Infobadminton.com – Info Pemain – Loh Kean Yew memang menjadi salah satu pemain yang paling diandalkan di SEA GAMES kali ini di bidang bulu tangkis. Terutama oleh Singapura. Akan tetapi pertandingan final sepertinya berjalan tidak sesuai dengan ekspektasi dari Singapura dan juga para analis lainnya. Karena Loh harus mau mengakui kalau memang ia hanya bisa mendapatkan medali perak di dalam pertandingan final bulu tangkis SEA GAMES kali ini.
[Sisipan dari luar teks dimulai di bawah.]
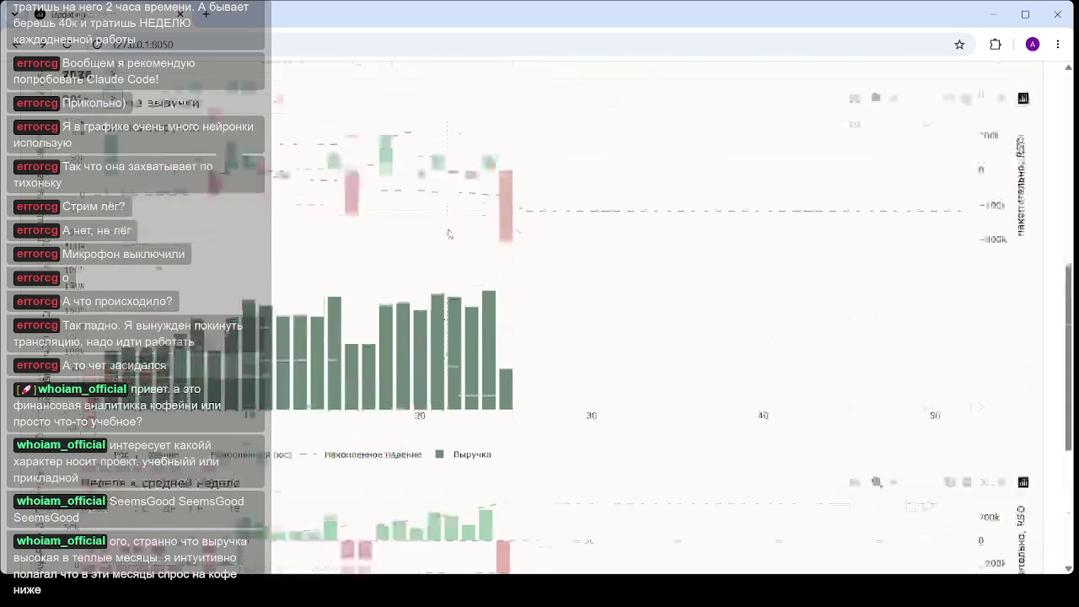
scroll(441, 272, "down", 3)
Sudah memberikan yang terbaik

Singapura menunggu medali emas di tunggal putra bulutangkis berlanjut setelah Loh Kean Yew kalah 18-21, 18-21 dari Lee Zii Jia Malaysia di Kompleks Olahraga Muntinlupa di Manila, Pada hari Senin tanggal 9 Desember 2019 kemarin. Petenis nomor 14 dunia Lee memang terbukti terlalu kuat untuk Loh yang saat ini berusia 22 tahun, Loh sendiri saat ini berada di peringkat 16 hanya berbeda 2 peringkat di bawah Lee.

Loh Kean Yew sendiri telah memastikan untuk tampil di final setelah mengalahkan unggulan teratas Kantaphon Wangcharoen dari Thailand dengan skor set 16-21, set kedua  21-6, dan akhirnya 21-9 pada hari Minggu. Dia adalah pemain bulutangkis pria pertama Singapura yang mencapai final tunggal di SEA Games sejak 2007. Emas putra tunggal terakhir yang dimenangkan oleh Singapura adalah ketika Wong Shoon Keat menang di kandang pada tahun 1983.

Lee Harapan Terbaik Malaysia

Dari sini kita bisa melihat kalau performa Lee Zii Jia dari Malaysia memang benar benar tidak terbantahkan lagi. Dengan total skor 18-21 di dua set ini membuktikan kalau memang Lee Zii Jia adalah salah satu pemain terbaik di Malaysia yang sangat pantas untuk mendapatkan medali emas. Zii Jia sendiri sangat bangga bisa mendapatkan kemenangan untuk negaranya.

Loh yang saat ini harus mau menerima posisi kedua sendiri memang sudah bermain dengan sangat baik. Namun apa daya, Lee Zii Jia memiliki performa yang sangat spektakuler di pertandingan final ini yang bahkan membuat banyak orang kagum. Tentu saja, masih ada kesempatan di lain hari untuk Lee supaya bisa mendapatkan gelar pertama.